Children did not only speak from a Creole base, they thought from it, too. Their images and meanings were taken from Creole, highly descriptive, sonorous, word play, repetition (p. 66). So, the teacher had a double and impossible mandate which he vainly but determinedly tried to fulfill. He constantly polices both the form (i.e style, linguistic code, etc.) and the content of their language. He decries and derides their concrete, image-laden language in favor of more abstract constructions, as if abstraction were somehow superior and also value-neutral. For example, on p. 127 “We don’t say, 'He was stuck in a tar patch,' We say, 'He was in a difficult situation.'"
Also, the role of the body in Creole utterances differs from such images in French. Creole exhibits a corporal connection and grounding as opposed to a mental or psychic one. For an example, consider the use of tèt and fè tèt.
Consider the following examples:
On p. 113, "We don’t say, 'I’m talking for my body,' (m pale pou kò mwen), we say, 'I’m talking to myself.'"
On p. 56: In responding to the example about stealing apples and being asked to apply it generally, Big Bellybutton cannot.

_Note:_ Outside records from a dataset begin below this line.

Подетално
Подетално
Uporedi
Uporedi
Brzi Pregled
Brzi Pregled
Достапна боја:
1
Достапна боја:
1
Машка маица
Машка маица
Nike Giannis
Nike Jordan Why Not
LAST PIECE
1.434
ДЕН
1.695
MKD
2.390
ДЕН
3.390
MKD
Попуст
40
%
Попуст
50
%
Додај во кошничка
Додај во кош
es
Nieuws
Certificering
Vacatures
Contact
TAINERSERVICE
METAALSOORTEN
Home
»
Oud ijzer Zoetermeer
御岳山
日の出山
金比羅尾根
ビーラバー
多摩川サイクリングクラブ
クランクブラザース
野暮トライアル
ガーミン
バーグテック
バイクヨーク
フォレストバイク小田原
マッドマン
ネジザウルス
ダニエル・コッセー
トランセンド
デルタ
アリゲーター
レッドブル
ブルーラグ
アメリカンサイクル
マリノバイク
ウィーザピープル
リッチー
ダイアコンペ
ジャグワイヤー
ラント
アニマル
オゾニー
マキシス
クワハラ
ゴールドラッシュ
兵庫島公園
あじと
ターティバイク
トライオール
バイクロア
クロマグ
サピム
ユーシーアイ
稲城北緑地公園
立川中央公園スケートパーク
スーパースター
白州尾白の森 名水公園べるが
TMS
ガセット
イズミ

He cannot apply apples to mangoes.
On p. 66, “everything ugly was old...”
Children arrive with a concrete, event and task-oriented notion of time. The teacher squelches it with an abstract, linear concept in order to teach discipline. And, unfortunately, the children acquiesce to it, and start counting time, spending it not passing it. Recall them waiting for the bell to ring.

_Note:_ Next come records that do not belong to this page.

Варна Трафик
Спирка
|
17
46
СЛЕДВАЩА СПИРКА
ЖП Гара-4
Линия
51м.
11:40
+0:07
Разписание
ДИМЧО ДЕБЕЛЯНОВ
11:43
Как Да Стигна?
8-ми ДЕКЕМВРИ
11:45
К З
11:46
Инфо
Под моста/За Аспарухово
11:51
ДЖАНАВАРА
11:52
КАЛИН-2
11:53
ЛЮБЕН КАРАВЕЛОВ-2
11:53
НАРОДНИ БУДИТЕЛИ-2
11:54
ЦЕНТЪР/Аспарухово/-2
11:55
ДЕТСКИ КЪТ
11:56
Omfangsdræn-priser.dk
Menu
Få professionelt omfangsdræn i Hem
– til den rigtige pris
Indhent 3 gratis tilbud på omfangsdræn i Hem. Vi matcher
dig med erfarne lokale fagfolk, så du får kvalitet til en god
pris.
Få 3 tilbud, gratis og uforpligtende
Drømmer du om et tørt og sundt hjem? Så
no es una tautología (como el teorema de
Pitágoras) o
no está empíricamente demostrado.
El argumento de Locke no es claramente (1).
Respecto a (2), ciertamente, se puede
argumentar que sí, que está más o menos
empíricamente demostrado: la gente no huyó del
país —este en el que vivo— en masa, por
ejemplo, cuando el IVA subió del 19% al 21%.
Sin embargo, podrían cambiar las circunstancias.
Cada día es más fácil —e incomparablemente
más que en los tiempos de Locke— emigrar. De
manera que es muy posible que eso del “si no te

In children's clothing, abject poverty is seen despite their parents' “employment.” It is a punishment to have to wear rags, having to wear them again without mending or changing clothes, even if cheeks of buttocks are exposed. Gwo Lonbrik showed up one day in a burlap sack with holes cut out for head and arms. Then, Gwo Lonbrik's father arrives at the school. He gives peasant food as presents to teacher and M le D, then beats his son mercilessly. Notice the comical description on p. 84.
She gives him sheep’s brains once a week to make him smarter (so the teacher will acknowledge him) and his sibling tells him that it will just make him bleat like a sheep. He checks himself to see if his hair or skin are changing. Meanwhile, he believes he is smarter on the day after the meal. But the teacher doesn’t notice any difference. In addition, she uses the weekly dose of cod liver oil for the purpose of cleaning out the insides along with the outside via the soap in the bathing of the skin and hair.

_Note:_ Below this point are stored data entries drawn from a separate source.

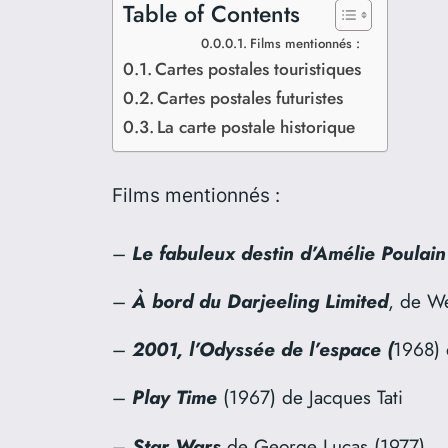
Table of Contents
Films mentionnés :
Cartes postales touristiques
Cartes postales futuristes
La carte postale historique
Films mentionnés :
–
Le fabuleux destin d’Amélie Poulain
–
À bord du Darjeeling Limited
, de W
–
2001, l’Odyssée de l’espace (
1968) 
–
Play Time
(1967) de Jacques Tati
–
Star Wars
de George Lucas (1977)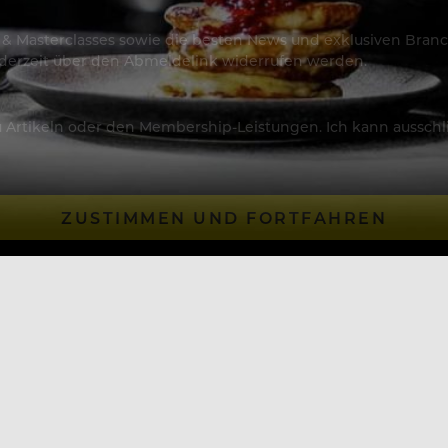
os & Masterclasses sowie die besten News und exklusiven Branc
jederzeit über den Abmeldelink widerrufen werden.
Artikeln oder den Membership-Leistungen. Ich kann ausschließ
ZUSTIMMEN UND FORTFAHREN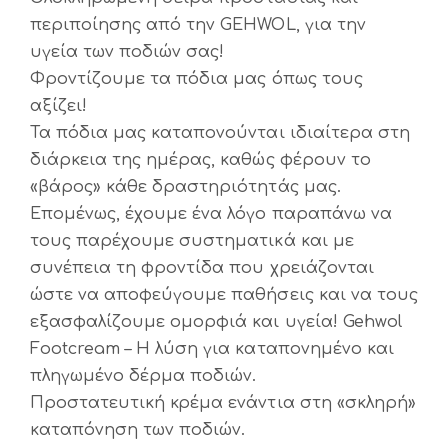
περιποίησης από την GEHWOL, για την
υγεία των ποδιών σας!
Φροντίζουμε τα πόδια μας όπως τους
αξίζει!
Τα πόδια μας καταπονούνται ιδιαίτερα στη
διάρκεια της ημέρας, καθώς φέρουν το
«βάρος» κάθε δραστηριότητάς μας.
Επομένως, έχουμε ένα λόγο παραπάνω να
τους παρέχουμε συστηματικά και με
συνέπεια τη φροντίδα που χρειάζονται
ώστε να αποφεύγουμε παθήσεις και να τους
εξασφαλίζουμε ομορφιά και υγεία! Gehwol
Footcream – Η λύση για καταπονημένο και
πληγωμένο δέρμα ποδιών.
Προστατευτική κρέμα ενάντια στη «σκληρή»
καταπόνηση των ποδιών.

By casting a spell on the teacher in Creole, he demonstrates the weapon-capability of language. On pages 124-125, the author uses the metaphor of maré (tying up). In forbidden Creole, he mentioned the spirits, beings, things that had bad, magical powers (p. 127). Included is Makandal–a Haitian slave and sorcerer (poisoner) who was captured and burned at the stake by the colonizers. This suggests that migration is not just of people but of revolutionary ideas, between populations of the Caribbean.
Consider the role of experience in the family, too. For fear of humiliation at school and pain from his mother, he starts to hide his tears. Yet, his reverence for learning is nurtured at home. His mother stores books in their two-room apartment as though they were treasures. Because of this, he pays homage to both the teacher and Big Bellybutton, to the Francophile mimic and the Creole magician, to the lover of books and writing and the lover of numbers and wit (p. 128).